On Tue, Nov 3, 2009 at 12:02 PM, Philippos Apolinarius
<[email protected]> wrote:
> 1 --- The program must be implemented using arrays.
> Update must be done in place, in order to minimize use of the garbage 
> collector.
>  I have used Data.Array.IO, but I guess that  Data.Array.ST is better. Is it 
> easy to
> rewrite the program in order to use DataArray.ST?

It should be pretty easy as long as the rest is pure; ST is a subset
of I/O that deals with algorithms that have mutable variables/arrays
but no observable side-effects.  ST safely guarantees that no
side-effects escape to somewhere they can be observed through a clever
type-system trick.

> 2 --  I liked very much the forM_ monad. I wonder if there is an accumulating 
> monad that play the role of a program like leftSide.

forM_ is just a function; it works for all monads.  Probably just a
terminology error?

> 3 -- Clean program almost double its speed, if one uses strictness 
> annotations. Is it possible to use similar anotations for Haskell?

Yes.  The common ways to do this are to use ! annotations in data
structures, like so:

] data Foo s = Foo !Int !Int !(STArray s (Int,Int) Double)

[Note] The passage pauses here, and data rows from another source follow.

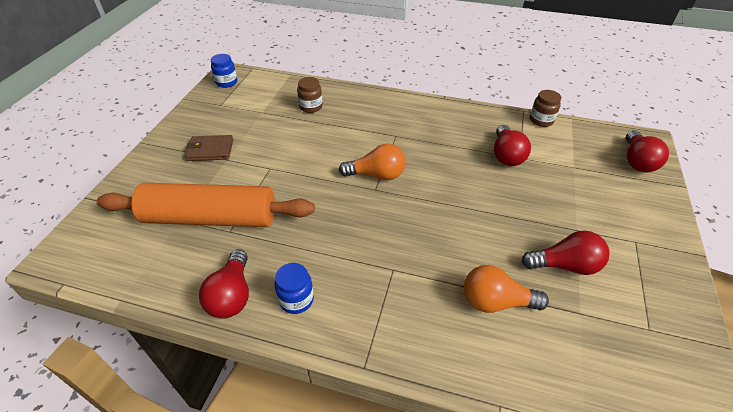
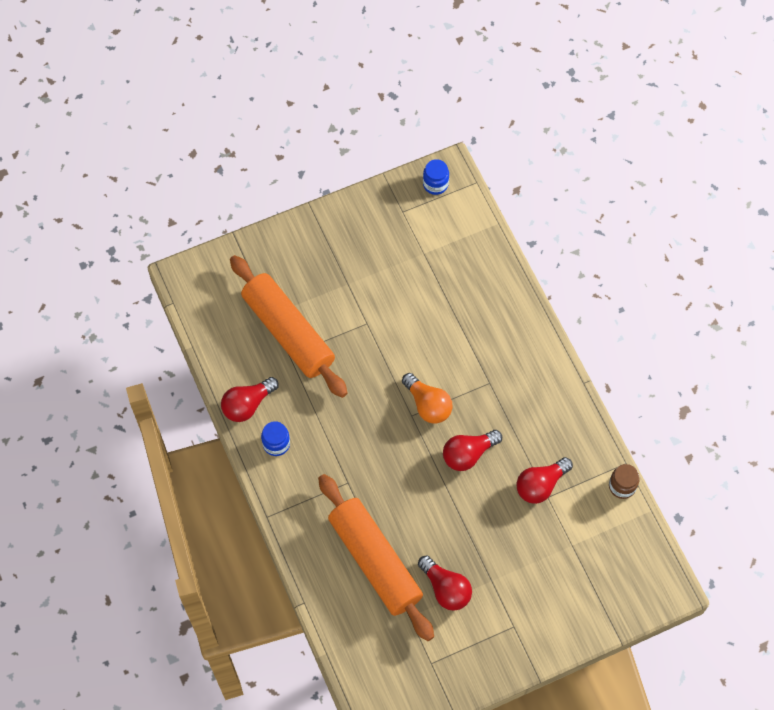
camera: 50 degrees right, 20 degrees up
brown wallet [185,135,233,161] -> none
brown jar [297,77,323,113] -> none
orange light bulb [464,265,549,313] -> orange rolling pin [318,474,434,641]
red light bulb [626,130,669,172] -> red light bulb moved to [443,430,502,471]

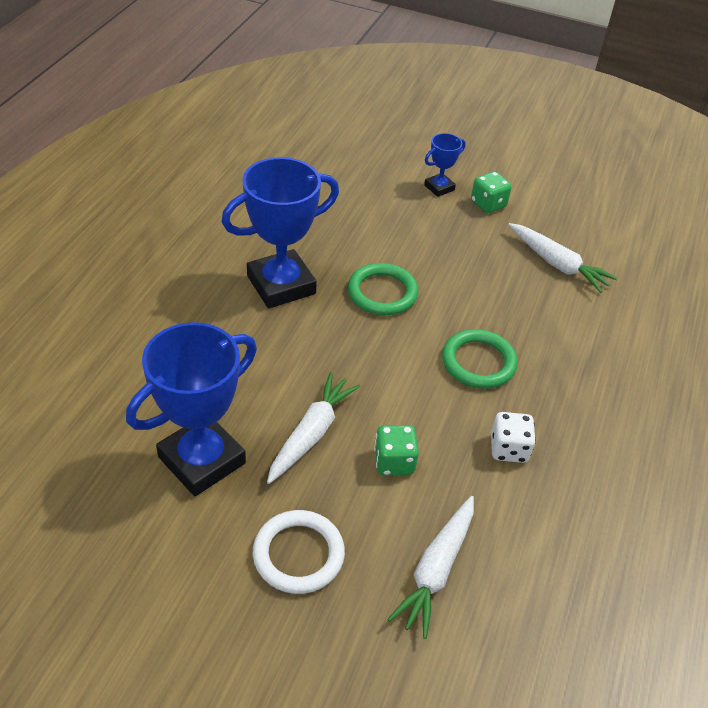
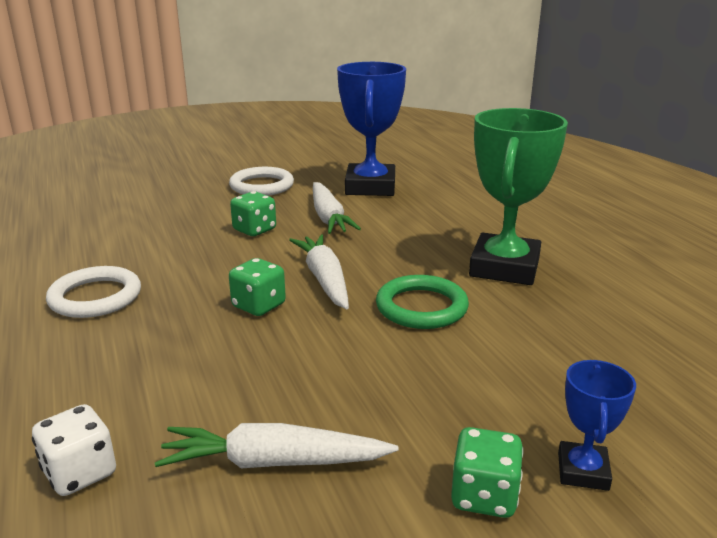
camera: 140 degrees right, 20 degrees down
blue trophy [221,157,339,308] -> green trophy [469,108,568,285]
white carrot [387,496,474,639] -> white carrot moved to [289,234,349,309]
green ring [442,329,518,389] -> green dice [229,258,286,316]
white dice [491,412,536,463] -> white dice moved to [32,404,116,496]
none -> white ring [46,266,141,318]

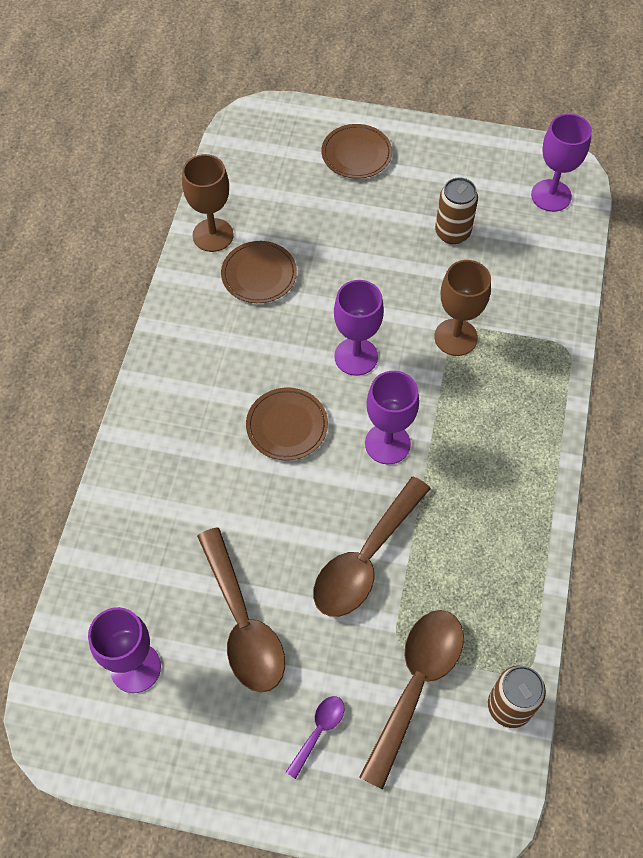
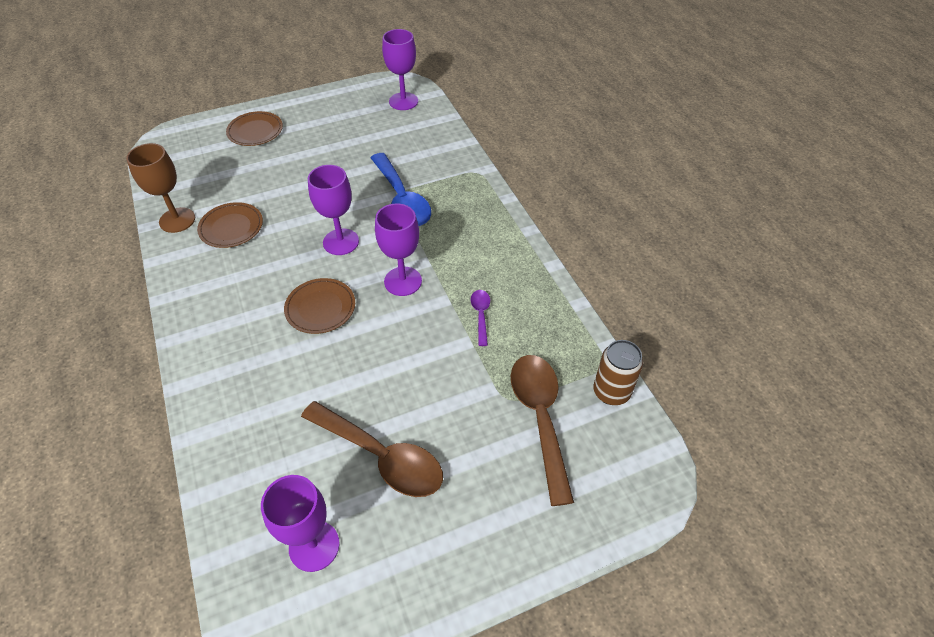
camera: 35 degrees left, 10 degrees down
purple spoon [286,696,344,779] -> purple spoon moved to [471,290,490,346]
brown spoon [313,477,431,617] -> none
brown goblet [434,260,491,356] -> blue spoon [371,153,431,226]
brown can [435,177,478,244] -> none

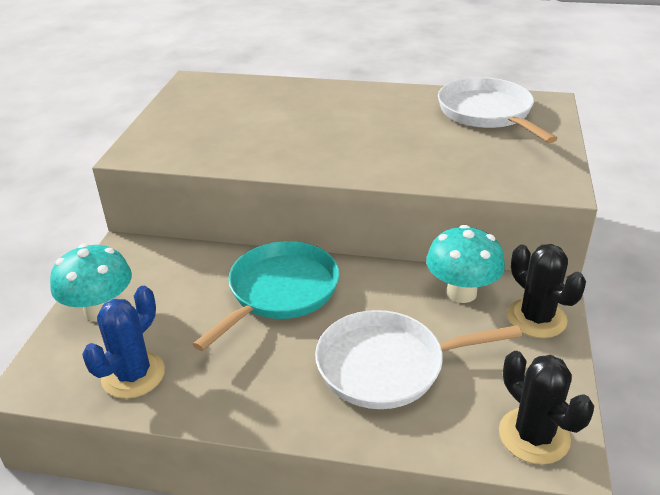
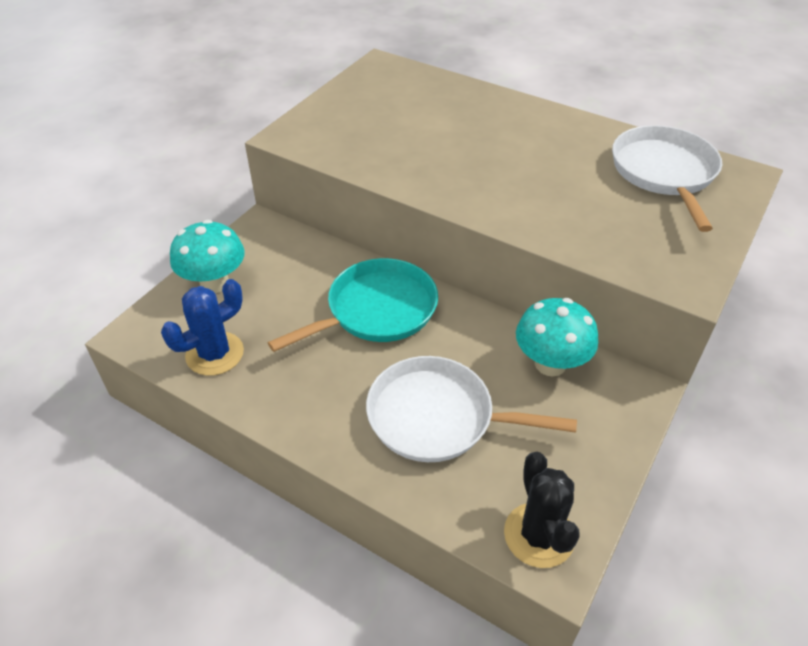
camera: 20 degrees right, 10 degrees up
black cactus [507,244,586,338] -> none

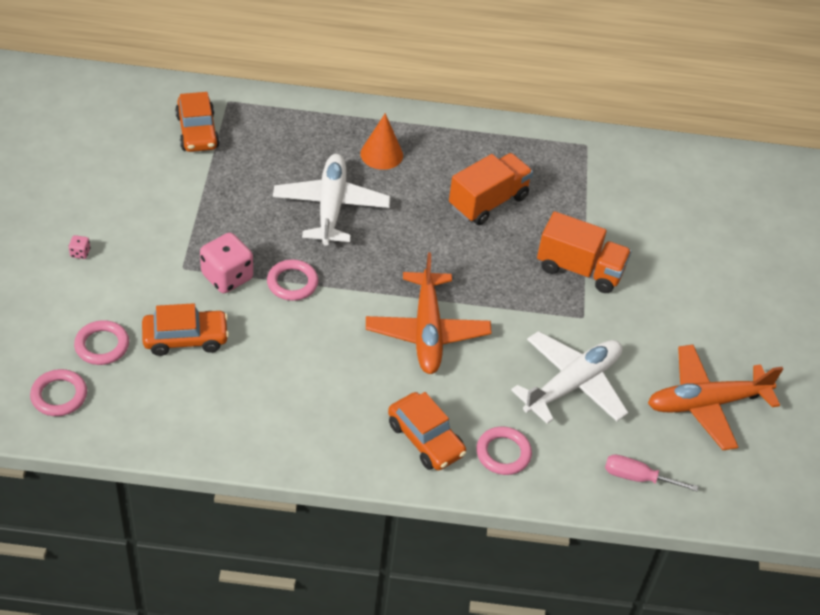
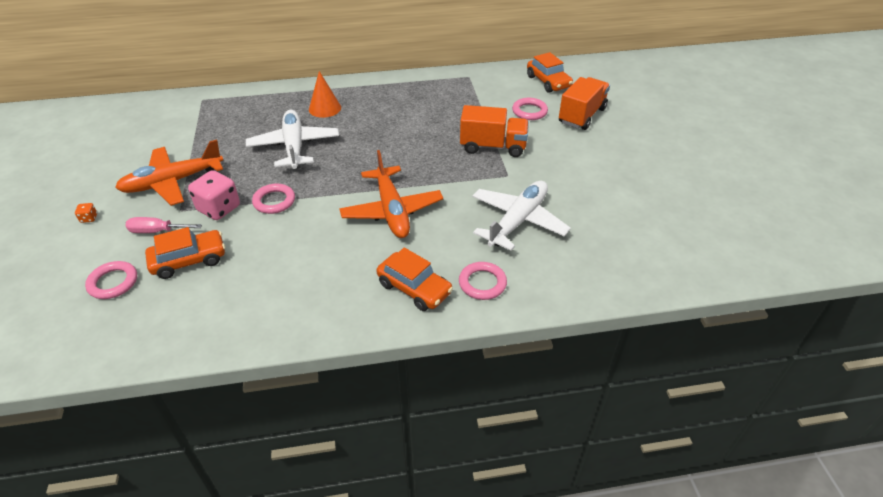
camera: 10 degrees left, 5 degrees down
pink ring [30,369,87,416] -> pink ring moved to [512,98,548,120]
pink dice [68,235,90,259] -> orange dice [75,203,97,223]
orange car [175,92,220,152] -> orange car moved to [527,52,573,93]
orange truck [449,153,533,225] -> orange truck moved to [559,77,610,130]
pink screwdriver [605,454,698,491] -> pink screwdriver moved to [125,217,202,233]
orange plane [648,345,783,450] -> orange plane moved to [115,139,223,206]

You also can use seq and/or $! to guide the evaluation order of your
expressions:

   x <- readArray a (1,1)
   writeArray a (1,1) $! (x+1)   -- forces x+1 to evaluate instead of
writing a thunk.

If you really care about speed, you probably want to look into
STUArrays; these store unboxed values and should be about as fast as a
C array.

Now to the stylistic comments:

You can use guards better to not repeat yourself so often:

> prtSol i n1 arr | i < 1= return ()
> prtSol i n1 arr= do
>     b <- readArray arr (i, n1)
>     putStr ((show b)++" ")
>     prtSol (i-1) n1 arr

becomes

] prtSol i n1 arr
]    | i < 1     = return ()
]    | otherwise = do
]       b <- readArray arr (i, n1)
]       putStr ((show b)++" ")
]       prtSol (i-1) n1 arr

Similarily:

> fillArray xs s (i, n) (j, m) arr |  i > n= return ()
> fillArray xs s (i,n) (j, m) arr | i==n && j>m= do

this branch doesn't need "do" because writeArray returns ()

>   writeArray arr (i, j) s
>   return ()
> fillArray xs s (i, n) (j, m) arr | j > m  = do
>    writeArray arr (i, j) s
>    fillArray xs 0.0 (i+1, n) (1, m) arr
> fillArray (val:xs) s (i, n) (j, m) arr= do
>    writeArray arr (i, j) val
>    fillArray xs (s+val) (i, n) (j+1, m) arr

] fillArray xs s (i, n) (j, m) arr
]    | i > n= return ()
]    | i==n && j>m = writeArray arr (i, j) s
]    | j > m  = do
]       writeArray arr (i, j) s
]       fillArray xs 0.0 (i+1, n) (1, m) arr
]    | otherwise = do
]       writeArray arr (i, j) val
]       fillArray xs (s+val) (i, n) (j+1, m) arr

I'll let someone else show you how to build this into a fold.